Entretanto, a grande questão ecológica, e não física, não diz respeito de um possível desastre com a humanidade e da colonização do espaço. A grande questão é que até que algum desastre se configure, as coisas devem piorar gradativamente devido às mudanças climáticas e outros problemas ambientais. A consequência disso é a degradação da qualidade e aumento do custo de vida. Até onde se sabe, já ultrapassamos a capacidade suporte do planeta, como sugere matéria da Planeta Sustentável de 2010 (8). Já ultrapassamos o ponto de virada da curva de equilíbrio entre “crescimento” (do consumo, da economia e da população) da sociedade e a disponibilidade de recursos naturais para sustentar a humanidade. Por isso, é lógico esperar um arrefecimento da economia.

Voltando um pouco mais longe no passado, desde a década de 60 até o período atual, os problemas ambientais evoluíram de problemas locais, como o lixo entupindo uma vala, passando pelas inversões térmicas nos grande centros urbanos, as chuvas ácidas, até o que chamamos atualmente de “mudanças globais”, que inclui não somente as mudanças climáticas, mas muitas outras mudanças, como a degradação sistemática dos solos no mundo inteiro e as novas epidemias, como o zika virus (9) que se proliferam facilitadas pela grande densidade populacional e a mobilidade das pessoas.
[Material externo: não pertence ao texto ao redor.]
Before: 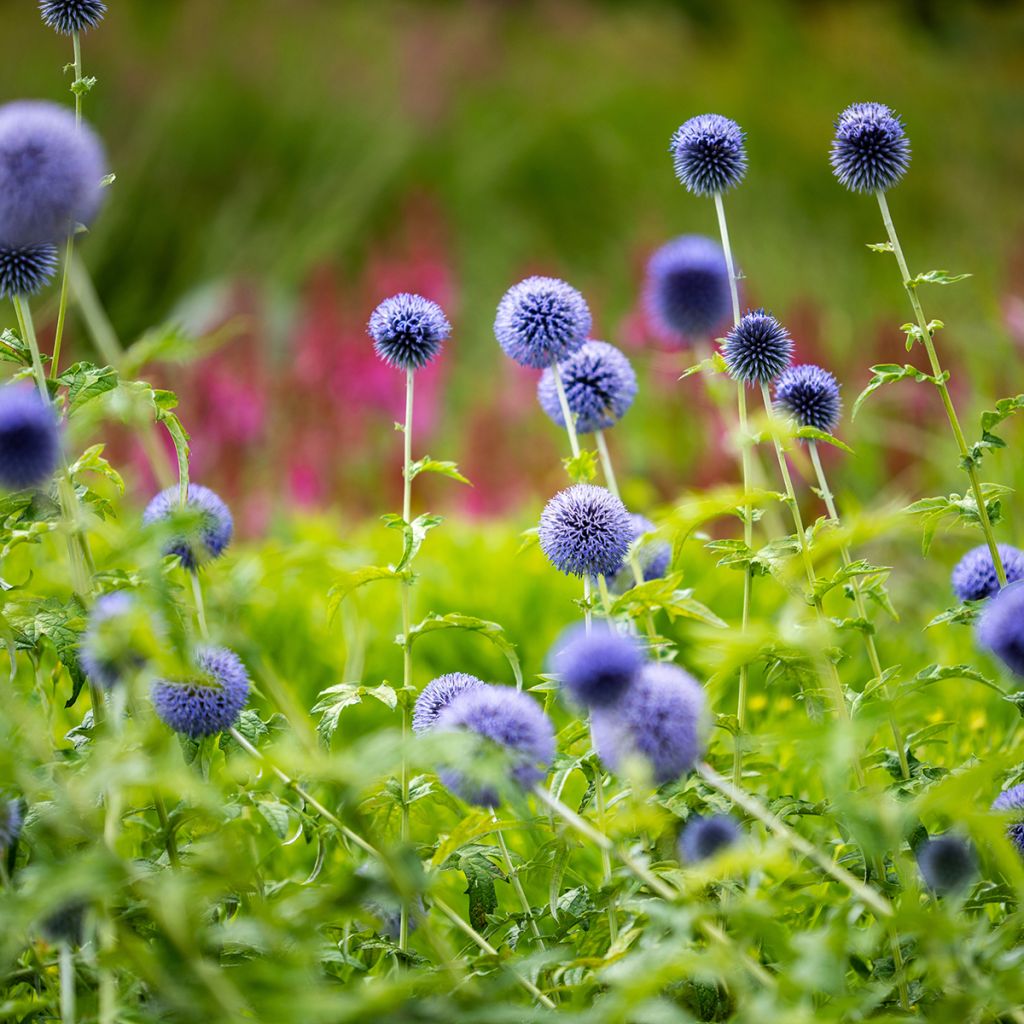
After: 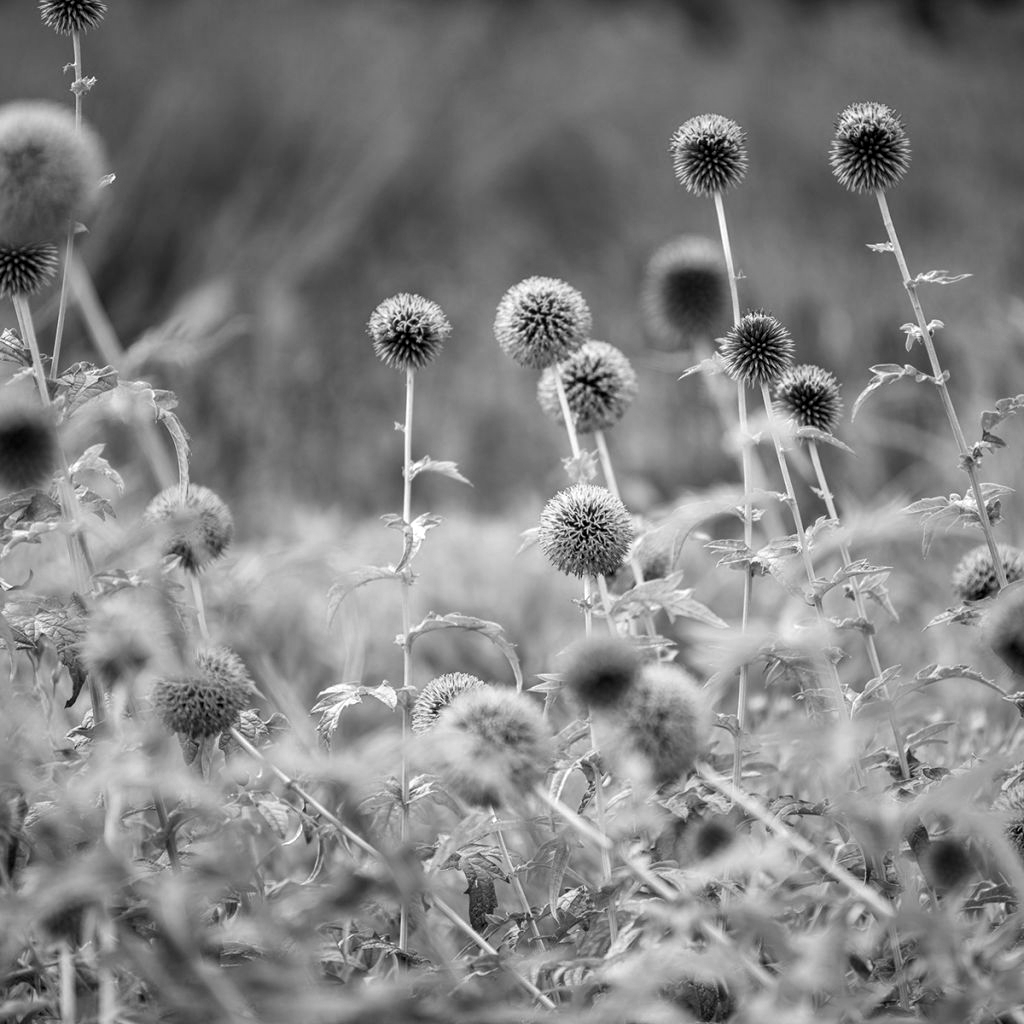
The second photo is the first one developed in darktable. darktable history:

Porém, junto com a abrangência dos problemas ambientais cresce a complexidade dos mesmos, sendo os problemas atuais mais difíceis de gerenciar e mais complicados de entender. Por isso, os métodos e estratégias políticas e de gestão tradicionais não são mais suficientes para lidar com as demandas atuais. Assim, muito provavelmente a crise atual exige da mesma forma um novo nível de compreensão e organização por parte dos agentes do poder e da própria sociedade. Esse novo patamar de compreensão e organização deve ser tão abrangente e estruturado como os problemas a serem resolvidos. Nesse sentido Hawking alerta ainda que “é importante garantir que estas mudanças estejam indo na direção certa. Em uma sociedade democrática, isto significa que todos precisam ter uma compreensão básica da ciência para tomar decisões esclarecidas sobre o futuro”.